A pharmacy must register with the DEA and be licensed by the state to dispense controlled substances, which include many drugs that require a doctor's prescription. The DEA can deny a registration if an applicant has been convicted of a drug-related crime or agents find a connection to a pill mill or some other activity that poses a threat to public health and safety.

At least 37 pharmacy applicants withdrew their applications in 2011, Trouville says. "They feel the squeeze and move on," he says.

Nevertheless, questionable pharmacies are selling thousands of oxycodone and hydrocodone pills to people recruited by drug dealers to get prescriptions from pain clinics.

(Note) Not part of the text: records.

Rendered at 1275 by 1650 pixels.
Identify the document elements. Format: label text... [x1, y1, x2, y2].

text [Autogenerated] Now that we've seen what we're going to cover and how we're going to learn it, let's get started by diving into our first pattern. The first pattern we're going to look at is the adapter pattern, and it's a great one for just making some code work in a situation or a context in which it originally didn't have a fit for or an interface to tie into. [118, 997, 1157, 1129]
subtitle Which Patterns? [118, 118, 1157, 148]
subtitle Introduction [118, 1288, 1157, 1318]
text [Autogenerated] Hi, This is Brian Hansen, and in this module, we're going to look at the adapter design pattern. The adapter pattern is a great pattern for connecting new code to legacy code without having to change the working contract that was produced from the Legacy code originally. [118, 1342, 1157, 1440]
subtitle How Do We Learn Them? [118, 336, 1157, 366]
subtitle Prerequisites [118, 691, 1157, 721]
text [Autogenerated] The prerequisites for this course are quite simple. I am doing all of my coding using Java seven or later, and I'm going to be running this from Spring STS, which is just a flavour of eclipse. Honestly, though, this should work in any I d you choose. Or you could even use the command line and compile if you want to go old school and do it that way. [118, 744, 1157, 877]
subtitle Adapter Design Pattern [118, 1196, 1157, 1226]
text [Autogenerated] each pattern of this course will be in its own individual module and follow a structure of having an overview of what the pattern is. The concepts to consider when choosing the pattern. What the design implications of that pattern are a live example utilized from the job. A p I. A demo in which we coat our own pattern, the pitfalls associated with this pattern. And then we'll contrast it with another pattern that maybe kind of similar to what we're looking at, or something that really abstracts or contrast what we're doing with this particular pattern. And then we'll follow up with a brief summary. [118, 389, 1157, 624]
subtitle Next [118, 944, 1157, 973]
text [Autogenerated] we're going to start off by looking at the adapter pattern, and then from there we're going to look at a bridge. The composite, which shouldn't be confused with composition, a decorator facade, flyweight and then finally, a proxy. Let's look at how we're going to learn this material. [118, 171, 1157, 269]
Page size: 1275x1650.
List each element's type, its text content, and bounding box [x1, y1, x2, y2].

"They're not selling Band-Aids and aspirin," Trouville says. "There's nothing but an empty room with a bullet-proof window."

Pharmacy applicants turned down in Florida often try their luck in Georgia, says Rick Allen, director of the Georgia Drugs and Narcotics Agency. Of new non-chain drugstore applications, about 95(PERCENT) have some connection to Florida, he says.

"The people come completely out of left field without any pharmacy background and open a pharmacy in a sleazy strip mall right down the road from a pain clinic," Allen says. "You do a cursory background on them, and they're living in a doublewide in Pembroke Pines, Fla."

The DEA is working with the state to inspect pharmacies, says Barbara Heath of the DEA's Atlanta field division. She says she expects problem pharmacies to emerge in North Carolina and Tennessee as they are pushed out of Georgia.